One word about the child actors Charlie Rowe, Isobel Meikle-Small and Ella Purnell who portray Tommy, Kathy and Ruth respectively – that their faces resemble so much of the adult actors isn’t the only thing to be admired here. These kids actually become Tommy, Kathy and Ruth when they grow up. May be it is the other way around – because Garfield, Mulligan and Knightley definitely behave like these kids once they start playing their adult versions on screen.
The screenplay is by Alex Garland, the man behind the ingenious Sunshine, which was cruelly overlooked when it released in 2007. Garland distinctly separates the two facets upon which the premise of Ishiguro’s novel is based – love and death – and then makes us question these themes, about what really are our choices. There is a slight sci-fi bend in this love story and thankfully nothing is overdone. What I mean to say exactly is there are no futuristic machines, no jargon-spewing people and no undecipherable mess. Garland is not an ordinary writer; I never had any doubt about that. But, when he hangs up his boots (which I hope he never does), Never Let Me Go will feature prominently as one of his best works ever.
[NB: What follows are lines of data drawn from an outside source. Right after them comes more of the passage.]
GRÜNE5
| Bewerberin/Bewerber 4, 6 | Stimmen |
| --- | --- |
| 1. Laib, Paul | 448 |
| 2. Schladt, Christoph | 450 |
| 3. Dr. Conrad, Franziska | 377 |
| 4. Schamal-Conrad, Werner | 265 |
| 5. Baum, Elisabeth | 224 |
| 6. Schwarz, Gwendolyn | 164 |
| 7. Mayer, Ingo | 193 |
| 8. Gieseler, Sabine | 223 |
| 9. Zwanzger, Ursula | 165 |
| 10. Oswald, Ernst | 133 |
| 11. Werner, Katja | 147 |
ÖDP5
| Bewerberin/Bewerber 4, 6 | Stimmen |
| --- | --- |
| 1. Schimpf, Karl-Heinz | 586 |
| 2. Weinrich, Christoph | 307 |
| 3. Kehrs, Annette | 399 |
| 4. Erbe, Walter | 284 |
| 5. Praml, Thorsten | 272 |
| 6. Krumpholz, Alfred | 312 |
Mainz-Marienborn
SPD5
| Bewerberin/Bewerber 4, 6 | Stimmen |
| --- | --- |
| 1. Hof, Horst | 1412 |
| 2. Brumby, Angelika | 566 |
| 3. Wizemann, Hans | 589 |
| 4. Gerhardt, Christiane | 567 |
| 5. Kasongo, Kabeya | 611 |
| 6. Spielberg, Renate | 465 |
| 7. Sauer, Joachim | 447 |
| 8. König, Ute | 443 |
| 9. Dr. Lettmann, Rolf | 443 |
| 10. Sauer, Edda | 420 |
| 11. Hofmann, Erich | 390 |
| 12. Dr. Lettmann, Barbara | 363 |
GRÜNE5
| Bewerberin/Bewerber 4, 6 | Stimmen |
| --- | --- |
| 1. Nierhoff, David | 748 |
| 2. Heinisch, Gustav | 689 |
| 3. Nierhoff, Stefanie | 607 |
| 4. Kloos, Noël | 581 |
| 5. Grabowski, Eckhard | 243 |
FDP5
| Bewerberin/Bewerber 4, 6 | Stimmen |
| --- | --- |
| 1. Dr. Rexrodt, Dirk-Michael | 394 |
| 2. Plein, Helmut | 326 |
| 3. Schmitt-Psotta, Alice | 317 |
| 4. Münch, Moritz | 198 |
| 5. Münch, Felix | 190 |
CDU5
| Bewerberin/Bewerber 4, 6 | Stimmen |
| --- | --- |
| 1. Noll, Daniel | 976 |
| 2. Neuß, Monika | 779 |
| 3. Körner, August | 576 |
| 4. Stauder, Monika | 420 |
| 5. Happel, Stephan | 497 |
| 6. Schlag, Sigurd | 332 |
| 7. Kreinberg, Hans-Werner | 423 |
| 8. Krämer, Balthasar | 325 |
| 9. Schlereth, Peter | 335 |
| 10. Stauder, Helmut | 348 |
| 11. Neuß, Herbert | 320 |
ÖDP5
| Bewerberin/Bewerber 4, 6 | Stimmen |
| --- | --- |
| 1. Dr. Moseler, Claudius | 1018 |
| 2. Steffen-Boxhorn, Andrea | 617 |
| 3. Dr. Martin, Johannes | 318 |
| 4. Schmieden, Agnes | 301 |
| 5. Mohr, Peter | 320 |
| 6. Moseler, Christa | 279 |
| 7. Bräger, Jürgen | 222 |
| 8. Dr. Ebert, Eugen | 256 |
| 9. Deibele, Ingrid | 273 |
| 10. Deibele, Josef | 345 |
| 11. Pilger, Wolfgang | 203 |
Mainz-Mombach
This is Mark Romanek’s debut film as a director and I feel Romanek’s importance as a director has been established, given that he has an impressive number of music videos on his resume. He is a director with a vision. Going for restrained shots and a bleak setting and loads of melancholia, Romanek delivers a spectacle of a movie aided by Garland’s brave and uncompromising screenplay.
You may have seen love stories but none as profound as this, none as unsettling as this. And it is not disturbing because of some gratuitous elements; it is disturbing because you will have to answer the fundamental question posed by this movie. You know the answer. It isn’t a puzzle but sometimes, the truth isn’t meant to liberate.
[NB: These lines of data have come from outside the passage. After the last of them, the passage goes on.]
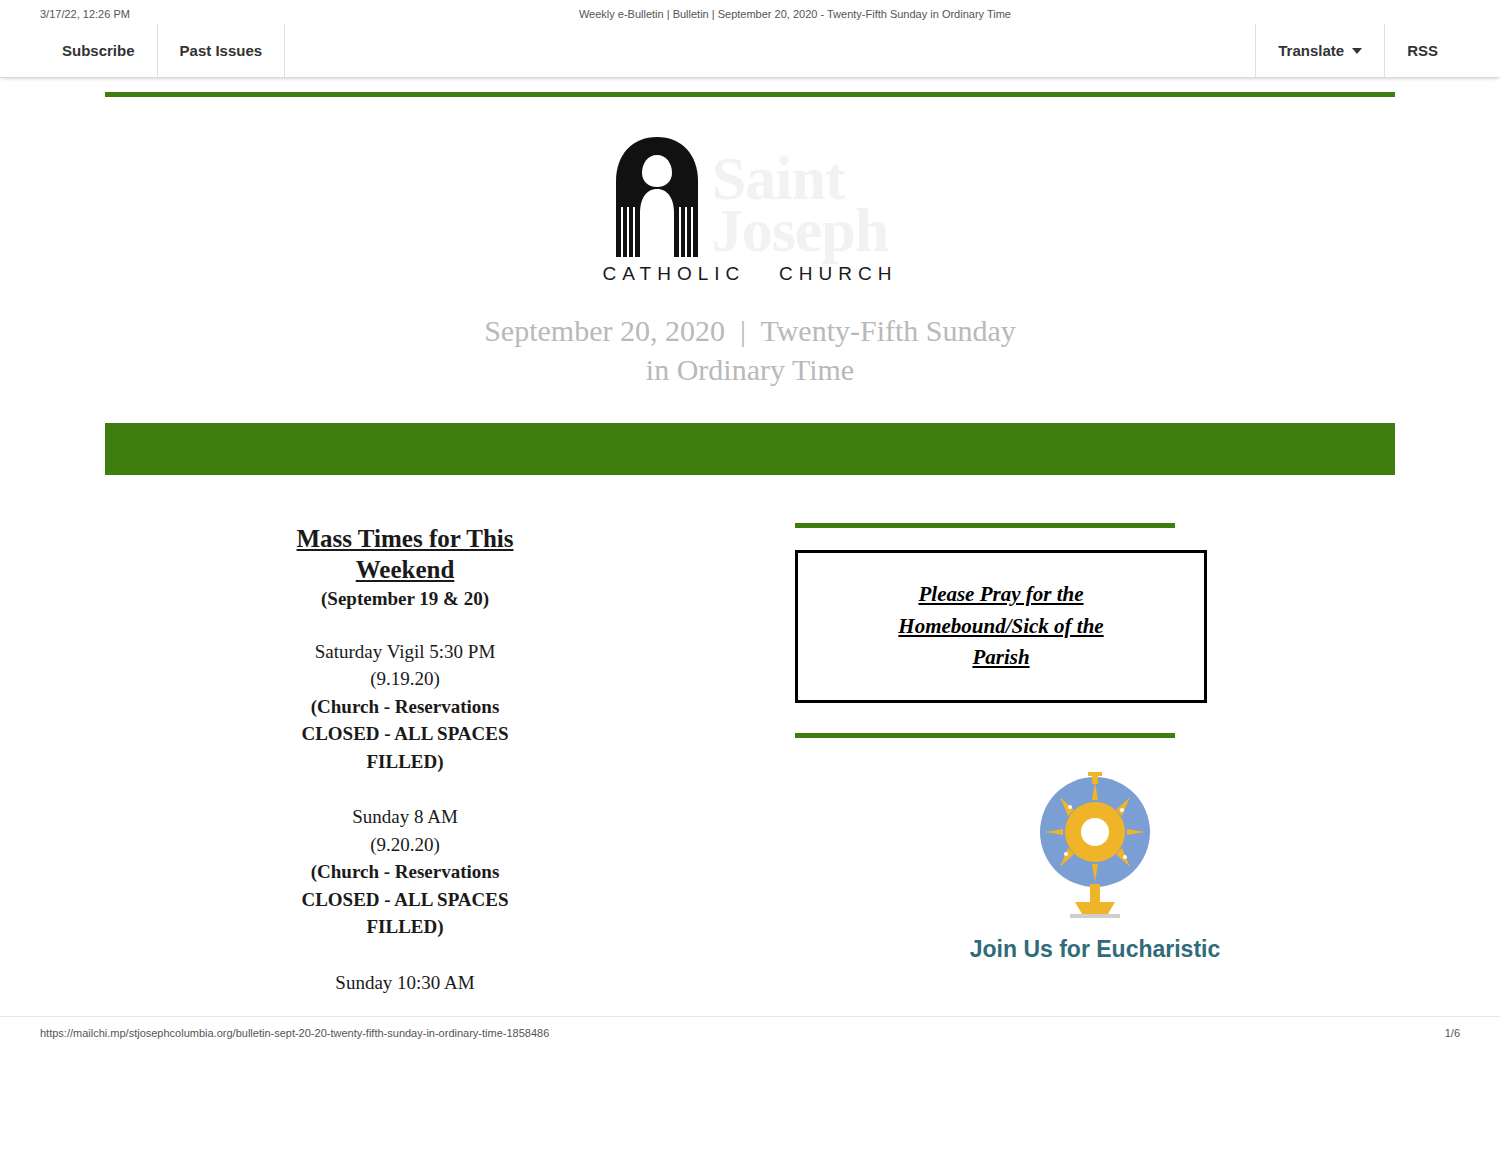3/17/22, 12:26 PM
Weekly e-Bulletin | Bulletin | September 20, 2020 - Twenty-Fifth Sunday in Ordinary Time
Subscribe Past Issues
Translate RSS
Saint
Joseph
CATHOLIC CHURCH
September 20, 2020 | Twenty-Fifth Sunday
in Ordinary Time
Mass Times for This
Weekend
(September 19 & 20)
Saturday Vigil 5:30 PM
(9.19.20)
(Church - Reservations
CLOSED - ALL SPACES
FILLED)
Sunday 8 AM
(9.20.20)
(Church - Reservations
CLOSED - ALL SPACES
FILLED)
Sunday 10:30 AM
Please Pray for the
Homebound/Sick of the
Parish
Join Us for Eucharistic
https://mailchi.mp/stjosephcolumbia.org/bulletin-sept-20-20-twenty-fifth-sunday-in-ordinary-time-1858486
1/6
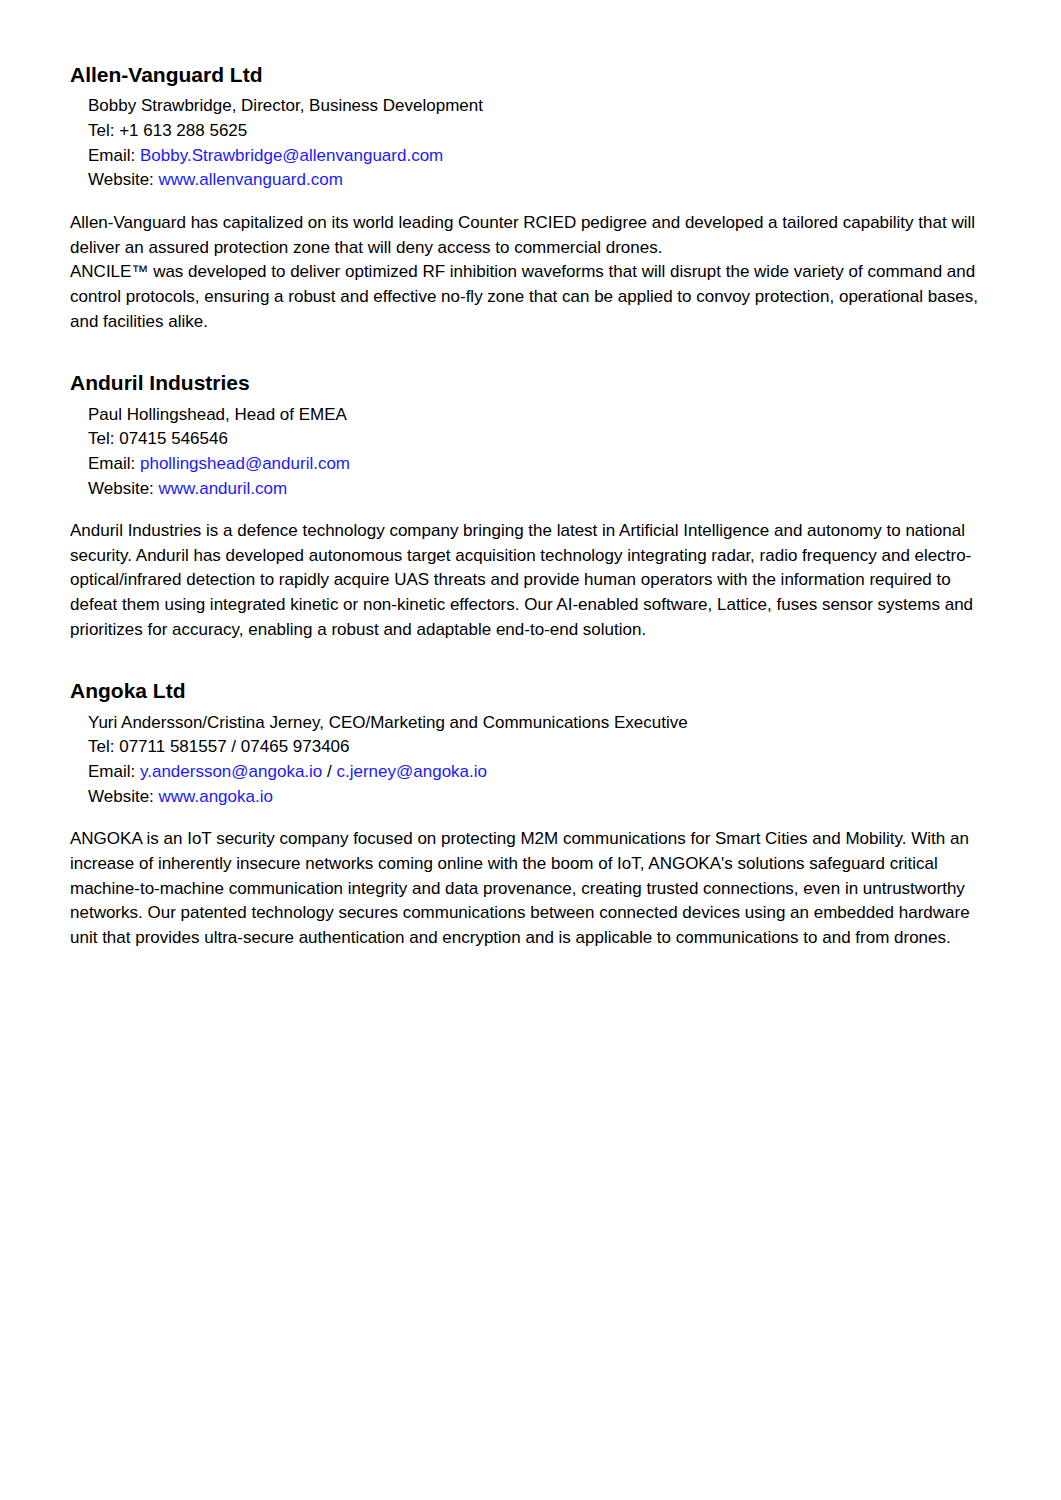Allen-Vanguard Ltd
Bobby Strawbridge, Director, Business Development
Tel: +1 613 288 5625
Email: Bobby.Strawbridge@allenvanguard.com
Website: www.allenvanguard.com
Allen-Vanguard has capitalized on its world leading Counter RCIED pedigree and developed a tailored capability that will deliver an assured protection zone that will deny access to commercial drones.
ANCILE™ was developed to deliver optimized RF inhibition waveforms that will disrupt the wide variety of command and control protocols, ensuring a robust and effective no-fly zone that can be applied to convoy protection, operational bases, and facilities alike.
Anduril Industries
Paul Hollingshead, Head of EMEA
Tel: 07415 546546
Email: phollingshead@anduril.com
Website: www.anduril.com
Anduril Industries is a defence technology company bringing the latest in Artificial Intelligence and autonomy to national security. Anduril has developed autonomous target acquisition technology integrating radar, radio frequency and electro-optical/infrared detection to rapidly acquire UAS threats and provide human operators with the information required to defeat them using integrated kinetic or non-kinetic effectors. Our AI-enabled software, Lattice, fuses sensor systems and prioritizes for accuracy, enabling a robust and adaptable end-to-end solution.
Angoka Ltd
Yuri Andersson/Cristina Jerney, CEO/Marketing and Communications Executive
Tel: 07711 581557 / 07465 973406
Email: y.andersson@angoka.io / c.jerney@angoka.io
Website: www.angoka.io
ANGOKA is an IoT security company focused on protecting M2M communications for Smart Cities and Mobility. With an increase of inherently insecure networks coming online with the boom of IoT, ANGOKA's solutions safeguard critical machine-to-machine communication integrity and data provenance, creating trusted connections, even in untrustworthy networks. Our patented technology secures communications between connected devices using an embedded hardware unit that provides ultra-secure authentication and encryption and is applicable to communications to and from drones.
Often done to death and diabetically sweet, love stories are a tricky genre. Hopefully, the times are changing. Because after 2009’s excellent (500) Days of Summer, we not only have a great love story but also something that can be hailed as one of the best films of the year gone by.
P.S. – There is a solo-violin piece in the movie called ‘We All Complete’ by Rachel Portman and I haven’t been able to get it out of my head ever since I heard it.